Health chiefs in new push for menu calorie labelling

Government health bosses are to start consultations over calorie labelling on restaurant, café and takeaway menus as part of new plans aimed at combatting childhood obesity.

This is one of the measures outlined in the second part of the Department of Health and Social Care’s Childhood obesity: a plan for action, which was published yesterday (24 June). Also among the new proposals are:

  • A ban on ‘unlimited refills of unhealthy foods and drinks’
  • A ban on displaying ‘unhealthy food’ at checkouts or including it in buy-one-get-one-free deals
  • A ban on the sale of high-caffeine energy drinks to children
  • TV and online ad restrictions to prevent children from being targeted by these ‘unhealthy products’
  • Getting young children more active at school

“One in three children are now overweight or obese by the time they leave primary school,” said public health minister Steve Brine. “Overconsumption, combined with reduced activity, is having a catastrophic effect on our children’s health.”

The plans have raised concerns among food and drink suppliers, who are already working to reformulate products to meet sugar and calorie-reduction targets.

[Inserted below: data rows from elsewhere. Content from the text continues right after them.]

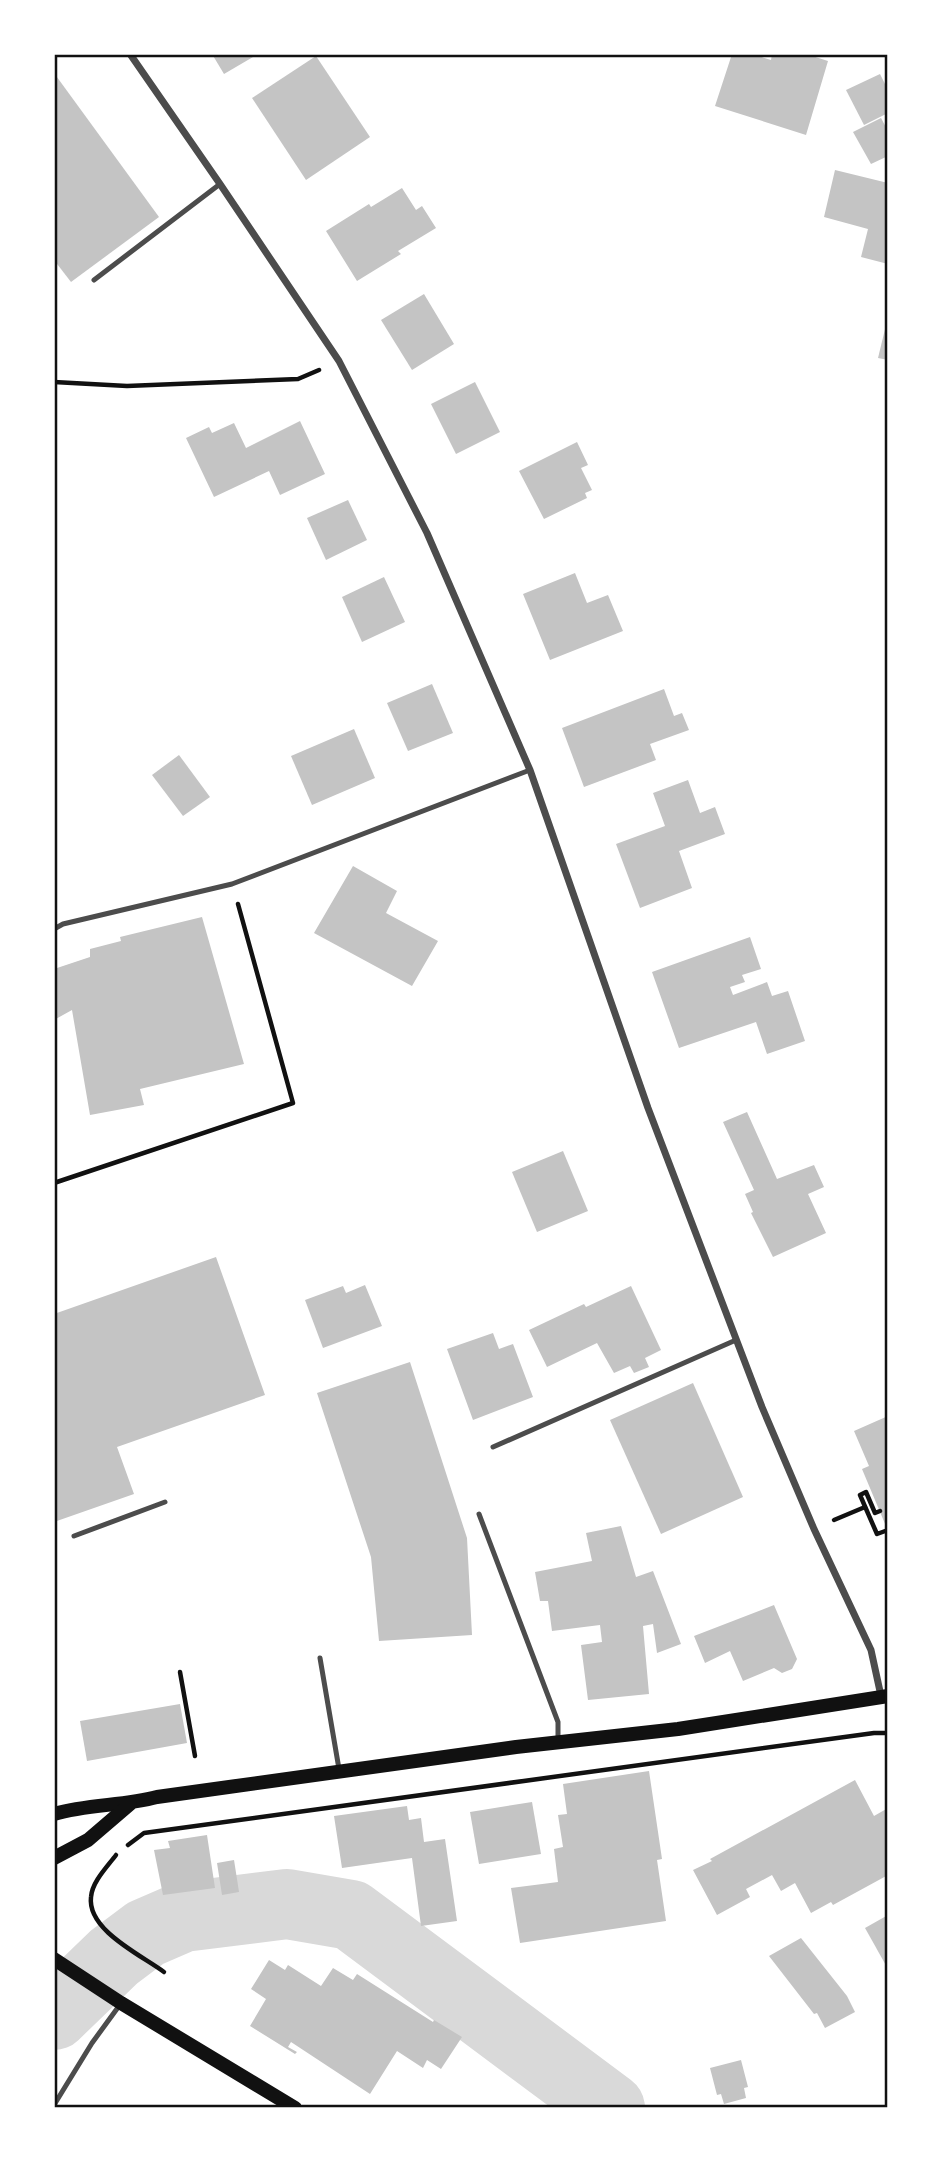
<svg xmlns="http://www.w3.org/2000/svg" width="942" height="2162" font-family="'Varela Round',sans-serif">
<style>
.lines{fill:none;stroke-linecap:round;stroke-linejoin:round}
.river{stroke:#d9d9d9;stroke-width:70}
.building{fill:#c4c4c4}
.path{stroke:#111;stroke-width:4.5}
.service{stroke:#4c4c4c;stroke-width:5}
.minor{stroke:#4c4c4c;stroke-width:7}
.secondary{stroke:#111;stroke-width:14}
.neatline{fill:none;stroke:#111;stroke-width:2.5}
</style>
<rect width="100%" height="100%" fill="#fff"/>
<g class="lines">
<path class="river" d="M 54,2015 L 114,1957 L 146,1933 L 183,1917 L 287,1904 L 351,1915 L 610,2108"/>
</g>
<g class="building">
<path d="M 212,54 L 258,54 L 224,74 Z"/>
<path d="M 732,54 L 752,54 L 771,60 L 772,54 L 806,54 L 828,61 L 806,135 L 715,106 Z"/>
<path d="M 316,56 L 370,137 L 306,180 L 252,98 Z"/>
<path d="M 54,73 L 159,217 L 71,282 L 54,260 Z"/>
<path d="M 880,74 L 888,90 L 888,113 L 864,125 L 846,90 Z"/>
<path d="M 881,118 L 888,131 L 888,156 L 871,164 L 853,132 Z"/>
<path d="M 835,170 L 888,183 L 888,264 L 861,257 L 868,229 L 824,217 Z"/>
<path d="M 402,188 L 416,210 L 422,206 L 436,228 L 398,251 L 401,254 L 357,281 L 326,231 L 369,204 L 371,207 Z"/>
<path d="M 424,294 L 454,344 L 412,370 L 381,320 Z"/>
<path d="M 887,321 L 888,321 L 888,360 L 878,358 Z"/>
<path d="M 475,382 L 500,432 L 456,454 L 431,404 Z"/>
<path d="M 300,421 L 325,474 L 280,495 L 269,471 L 214,497 L 186,438 L 209,427 L 212,433 L 234,423 L 246,448 Z"/>
<path d="M 577,442 L 588,465 L 581,468 L 592,490 L 585,493 L 587,498 L 544,519 L 519,471 Z"/>
<path d="M 348,500 L 367,540 L 326,560 L 307,518 Z"/>
<path d="M 575,573 L 587,603 L 608,595 L 623,631 L 550,660 L 523,594 Z"/>
<path d="M 384,577 L 405,622 L 362,642 L 342,597 Z"/>
<path d="M 432,684 L 453,733 L 408,751 L 387,703 Z"/>
<path d="M 664,689 L 674,716 L 682,713 L 689,730 L 650,744 L 656,760 L 584,787 L 562,728 Z"/>
<path d="M 354,729 L 375,778 L 312,805 L 291,756 Z"/>
<path d="M 179,755 L 210,797 L 183,816 L 152,775 Z"/>
<path d="M 688,780 L 700,813 L 715,807 L 725,834 L 679,851 L 692,888 L 640,908 L 616,844 L 665,826 L 653,793 Z"/>
<path d="M 353,866 L 397,891 L 386,913 L 438,941 L 412,986 L 314,933 Z"/>
<path d="M 202,917 L 244,1064 L 140,1089 L 144,1105 L 90,1115 L 72,1010 L 54,1020 L 54,969 L 90,957 L 90,949 L 121,941 L 120,937 Z"/>
<path d="M 750,937 L 761,969 L 742,975 L 745,982 L 730,987 L 733,995 L 767,982 L 772,996 L 788,991 L 805,1041 L 767,1054 L 756,1022 L 679,1048 L 652,972 Z"/>
<path d="M 747,1112 L 777,1179 L 814,1165 L 824,1187 L 808,1194 L 826,1233 L 773,1257 L 751,1213 L 753,1212 L 745,1194 L 754,1190 L 723,1122 Z"/>
<path d="M 563,1151 L 588,1211 L 537,1232 L 512,1172 Z"/>
<path d="M 216,1257 L 265,1395 L 117,1447 L 134,1494 L 54,1522 L 54,1314 Z"/>
<path d="M 365,1285 L 382,1326 L 323,1348 L 305,1300 L 343,1286 L 346,1293 Z"/>
<path d="M 631,1286 L 661,1350 L 645,1358 L 649,1367 L 634,1373 L 630,1366 L 614,1373 L 597,1343 L 547,1367 L 529,1330 L 584,1304 L 586,1307 Z"/>
<path d="M 493,1333 L 499,1349 L 513,1344 L 533,1397 L 473,1420 L 447,1349 Z"/>
<path d="M 410,1362 L 467,1538 L 472,1635 L 379,1641 L 371,1557 L 317,1393 Z"/>
<path d="M 693,1383 L 743,1497 L 661,1534 L 610,1420 Z"/>
<path d="M 888,1416 L 888,1531 L 862,1469 L 869,1466 L 854,1431 Z"/>
<path d="M 621,1526 L 636,1577 L 653,1571 L 681,1644 L 657,1653 L 653,1624 L 643,1626 L 649,1694 L 588,1700 L 581,1645 L 602,1642 L 600,1625 L 552,1631 L 548,1601 L 540,1601 L 535,1572 L 592,1561 L 586,1533 Z"/>
<path d="M 774,1605 L 797,1659 L 792,1669 L 782,1673 L 774,1668 L 743,1681 L 730,1651 L 705,1663 L 694,1636 Z"/>
<path d="M 180,1704 L 187,1743 L 87,1761 L 80,1721 Z"/>
<path d="M 649,1771 L 662,1859 L 657,1860 L 666,1921 L 520,1943 L 511,1888 L 558,1882 L 554,1849 L 563,1847 L 558,1815 L 567,1814 L 563,1784 Z"/>
<path d="M 855,1780 L 874,1816 L 888,1808 L 888,1875 L 833,1905 L 831,1902 L 811,1913 L 795,1883 L 781,1891 L 772,1875 L 746,1889 L 750,1897 L 717,1915 L 693,1870 L 712,1861 L 710,1859 Z"/>
<path d="M 532,1802 L 541,1854 L 479,1864 L 470,1812 Z"/>
<path d="M 407,1806 L 409,1820 L 421,1818 L 424,1842 L 445,1839 L 457,1921 L 421,1926 L 412,1858 L 342,1868 L 334,1816 Z"/>
<path d="M 207,1835 L 215,1888 L 163,1895 L 154,1850 L 170,1848 L 168,1841 Z"/>
<path d="M 234,1860 L 239,1892 L 222,1895 L 217,1863 Z"/>
<path d="M 888,1915 L 888,1969 L 865,1928 Z"/>
<path d="M 801,1938 L 847,1996 L 855,2012 L 825,2028 L 817,2013 L 814,2014 L 769,1956 Z"/>
<path d="M 269,1960 L 285,1970 L 288,1965 L 321,1986 L 333,1968 L 353,1980 L 357,1974 L 433,2022 L 434,2020 L 462,2037 L 441,2069 L 427,2060 L 423,2068 L 397,2051 L 370,2094 L 291,2042 L 288,2047 L 297,2052 L 295,2054 L 250,2026 L 266,1999 L 251,1989 Z"/>
<path d="M 741,2060 L 748,2087 L 744,2088 L 746,2098 L 724,2104 L 721,2094 L 717,2095 L 710,2068 Z"/>
</g>
<g class="lines">
<g class="path">
<path d="M 54,382 L 127,386 L 298,379 L 319,370"/>
<path d="M 54,1183 L 293,1103 L 238,904"/>
<path d="M 880,1511 L 875,1513 L 866,1492 L 860,1495 L 877,1534 L 888,1530"/>
<path d="M 834,1520 L 865,1507"/>
<path d="M 180,1672 L 195,1756"/>
<path d="M 128,1845 L 144,1833 L 874,1733 L 888,1733"/>
<path d="M 116,1855 C 107,1867 92,1882 91,1897 C 87,1930 141,1955 164,1972"/>
</g>
<g class="service">
<path d="M 94,280 L 220,184"/>
<path d="M 54,929 L 63,924 L 232,884 L 530,770"/>
<path d="M 493,1447 L 736,1340"/>
<path d="M 479,1514 L 558,1722 L 558,1740"/>
<path d="M 74,1536 L 165,1502"/>
<path d="M 320,1658 L 339,1769"/>
<path d="M 54,2105 L 92,2043 L 119,2006"/>
</g>
<path class="minor" d="M 130,54 L 220,184 L 339,361 L 427,533 L 530,770 L 648,1108 L 762,1407 L 814,1529 L 871,1650 L 881,1696"/>
<g class="secondary">
<path d="M 54,1814 C 88,1804 123,1806 157,1797 L 516,1747 L 678,1729 L 888,1696"/>
<path d="M 54,1858 L 88,1840 L 130,1804"/>
<path d="M 54,1959 L 121,2003 L 295,2108"/>
</g>
</g>
<rect width="942" height="2162" fill="none" stroke="#ffffff" stroke-width="112"/>
<rect x="56" y="56" width="830" height="2050" class="neatline"/>
</svg>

While welcoming the government’s commitment to a full consultation on the proposals, Food & Drink Federation corporate affairs director Tim Rycroft said: “There will be deep disquiet in the food and drink manufacturing sector today.

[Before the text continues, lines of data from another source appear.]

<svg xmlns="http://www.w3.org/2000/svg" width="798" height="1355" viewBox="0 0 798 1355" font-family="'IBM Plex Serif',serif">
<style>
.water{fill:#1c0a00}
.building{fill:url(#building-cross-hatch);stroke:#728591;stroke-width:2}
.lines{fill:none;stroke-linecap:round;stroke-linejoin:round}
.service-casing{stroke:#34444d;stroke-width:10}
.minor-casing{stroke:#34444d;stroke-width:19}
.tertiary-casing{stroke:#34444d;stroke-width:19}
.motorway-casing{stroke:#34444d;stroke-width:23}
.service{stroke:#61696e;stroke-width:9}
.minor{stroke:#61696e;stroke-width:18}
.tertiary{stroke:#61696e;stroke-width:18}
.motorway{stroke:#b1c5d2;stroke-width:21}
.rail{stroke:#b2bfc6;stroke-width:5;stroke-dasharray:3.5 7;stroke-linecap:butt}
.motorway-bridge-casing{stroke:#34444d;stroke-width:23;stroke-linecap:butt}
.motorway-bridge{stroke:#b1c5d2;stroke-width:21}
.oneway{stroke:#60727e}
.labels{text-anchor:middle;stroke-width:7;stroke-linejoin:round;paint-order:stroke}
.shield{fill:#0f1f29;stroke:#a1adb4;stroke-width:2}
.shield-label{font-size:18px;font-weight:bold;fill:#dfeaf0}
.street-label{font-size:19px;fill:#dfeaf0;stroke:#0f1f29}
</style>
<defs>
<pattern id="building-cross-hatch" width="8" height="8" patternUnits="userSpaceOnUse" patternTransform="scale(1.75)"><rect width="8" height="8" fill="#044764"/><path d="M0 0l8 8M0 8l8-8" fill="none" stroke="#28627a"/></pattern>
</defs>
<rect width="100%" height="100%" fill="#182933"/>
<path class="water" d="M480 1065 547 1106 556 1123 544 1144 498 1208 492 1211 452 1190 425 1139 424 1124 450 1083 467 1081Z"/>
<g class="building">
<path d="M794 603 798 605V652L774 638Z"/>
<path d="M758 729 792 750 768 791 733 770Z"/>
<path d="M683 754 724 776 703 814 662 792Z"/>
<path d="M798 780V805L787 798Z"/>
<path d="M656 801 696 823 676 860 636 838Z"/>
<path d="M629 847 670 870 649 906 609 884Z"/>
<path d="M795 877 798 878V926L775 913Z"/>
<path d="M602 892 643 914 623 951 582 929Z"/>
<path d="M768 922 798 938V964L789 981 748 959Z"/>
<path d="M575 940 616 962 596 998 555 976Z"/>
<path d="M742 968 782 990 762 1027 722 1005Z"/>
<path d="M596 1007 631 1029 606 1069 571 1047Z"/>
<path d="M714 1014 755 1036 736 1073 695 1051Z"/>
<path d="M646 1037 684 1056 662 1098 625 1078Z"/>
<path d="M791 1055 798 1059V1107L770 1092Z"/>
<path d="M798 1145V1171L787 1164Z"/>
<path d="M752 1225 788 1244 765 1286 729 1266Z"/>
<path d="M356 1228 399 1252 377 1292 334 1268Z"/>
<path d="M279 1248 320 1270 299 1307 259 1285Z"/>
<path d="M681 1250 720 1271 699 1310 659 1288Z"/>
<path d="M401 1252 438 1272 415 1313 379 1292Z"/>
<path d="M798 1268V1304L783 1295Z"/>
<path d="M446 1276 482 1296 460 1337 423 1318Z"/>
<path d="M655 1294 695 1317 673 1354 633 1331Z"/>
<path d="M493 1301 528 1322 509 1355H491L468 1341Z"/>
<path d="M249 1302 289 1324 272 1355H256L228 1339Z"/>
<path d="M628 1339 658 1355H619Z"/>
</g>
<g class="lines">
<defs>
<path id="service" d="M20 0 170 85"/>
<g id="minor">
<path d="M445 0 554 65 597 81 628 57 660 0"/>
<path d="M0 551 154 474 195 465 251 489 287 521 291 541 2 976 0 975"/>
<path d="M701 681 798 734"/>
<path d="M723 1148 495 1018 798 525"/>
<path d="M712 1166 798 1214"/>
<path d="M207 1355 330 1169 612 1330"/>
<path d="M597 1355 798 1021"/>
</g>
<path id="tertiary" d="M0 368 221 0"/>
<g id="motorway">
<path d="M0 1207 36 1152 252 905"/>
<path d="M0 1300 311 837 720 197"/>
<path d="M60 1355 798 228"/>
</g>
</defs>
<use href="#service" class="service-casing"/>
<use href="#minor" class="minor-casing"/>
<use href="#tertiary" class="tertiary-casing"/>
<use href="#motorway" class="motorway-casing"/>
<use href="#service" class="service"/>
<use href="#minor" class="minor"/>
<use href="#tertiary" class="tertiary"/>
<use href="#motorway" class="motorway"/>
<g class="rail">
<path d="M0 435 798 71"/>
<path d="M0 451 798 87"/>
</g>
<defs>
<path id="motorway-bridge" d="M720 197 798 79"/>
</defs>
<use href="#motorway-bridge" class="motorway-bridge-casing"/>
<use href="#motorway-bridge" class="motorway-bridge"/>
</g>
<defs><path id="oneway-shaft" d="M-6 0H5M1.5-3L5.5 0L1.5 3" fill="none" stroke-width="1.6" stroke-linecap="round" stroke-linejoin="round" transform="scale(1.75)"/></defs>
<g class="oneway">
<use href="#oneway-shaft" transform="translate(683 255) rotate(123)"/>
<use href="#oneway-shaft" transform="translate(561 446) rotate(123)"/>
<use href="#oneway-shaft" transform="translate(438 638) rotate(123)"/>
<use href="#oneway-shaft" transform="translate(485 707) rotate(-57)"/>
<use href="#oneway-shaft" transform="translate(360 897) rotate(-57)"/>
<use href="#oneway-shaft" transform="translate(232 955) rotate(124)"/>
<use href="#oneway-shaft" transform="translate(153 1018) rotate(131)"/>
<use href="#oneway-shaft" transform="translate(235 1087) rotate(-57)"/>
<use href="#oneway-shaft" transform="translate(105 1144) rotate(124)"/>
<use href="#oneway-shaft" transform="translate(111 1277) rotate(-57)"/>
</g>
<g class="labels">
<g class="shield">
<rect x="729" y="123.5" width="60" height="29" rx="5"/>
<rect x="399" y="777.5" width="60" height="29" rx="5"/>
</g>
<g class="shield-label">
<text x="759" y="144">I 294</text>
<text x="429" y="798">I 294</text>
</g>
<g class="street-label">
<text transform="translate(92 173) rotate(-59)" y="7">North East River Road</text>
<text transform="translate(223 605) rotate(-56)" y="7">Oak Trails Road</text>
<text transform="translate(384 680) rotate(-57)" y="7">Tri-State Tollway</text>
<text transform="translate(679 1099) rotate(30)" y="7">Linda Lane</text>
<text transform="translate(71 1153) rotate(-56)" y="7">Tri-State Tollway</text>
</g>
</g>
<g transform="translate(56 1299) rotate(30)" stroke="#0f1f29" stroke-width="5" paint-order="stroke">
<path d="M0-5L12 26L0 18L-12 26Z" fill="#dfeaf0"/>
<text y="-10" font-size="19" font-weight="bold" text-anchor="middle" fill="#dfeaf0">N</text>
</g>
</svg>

“Advertising and promotions underpin the healthy, vibrant and innovative market for food and drink that UK shoppers love. If government restricts our ability to advertise and promote new healthier options to shoppers, it could risk the success of the reformulation programme.  Any further restrictions will have to pass stern tests around targeting and effectiveness.”

With regards to nutritional labelling on menus, the government said around a quarter of food bought to eat outside the home has calorie labelling at the point of sale or choice, such as on a menu. It added that this information is often given in inconsistent ways.

The government plans to introduce legislation to make consistent calorie labelling mandatory in England for the out of home sector and will consult, before the end of this year, on the best way to implement calorie labelling.

It added, however, that as the cost of compliance could be disproportionately high for micro-businesses (those with less than 10 staff) it would be consulting on whether micro-businesses should be excluded or given a longer implementation period.

“We also intend to provide guidance and methodology to help businesses calculate calorie information,” it said.

In good news for business such as Finsbury Foods, which produces licensed character cakes, the government said there were currently no plans to ban the use of licensed characters, cartoon characters and celebrities to promote high fat, salt and sugar (HFSS) products. Research is continuing on the effect of marketing and advertising on children, however.

Also being consulted on is the introduction of a 9pm watershed for online and TV advertising of HFSS products for children.

And the government plans to ban price promotions, such as buy-one-get-one-free, multi-buy offers and unlimited refills of unhealthy foods and drinks, in the retail and out of home sector through legislation.

“In doing so, we aim to stop promotions that encourage bulk buying and over-consumption of unhealthy products,” it stated. “It is not our intention to make food for families eating out as a treat more expensive so offers such as ‘kids eat free’ are not within scope.”

Also in the government’s plans is a ban on the promotion of unhealthy food and drink at checkouts, the end of aisles and store entrances, and a similar approach to online shopping.

“Parents want what is best for their children, but keeping them healthy and active can be difficult,” said Jeremy Hunt, secretary of state for health.

“It is near impossible to shield children from exposure to unhealthy foods. Parents are asking for help – we know that over three-quarters of parents find offers for sugary sweets and snacks at checkouts annoying.

“It’s our job to give power to parents to make healthier choices, and to make their life easier in doing so.”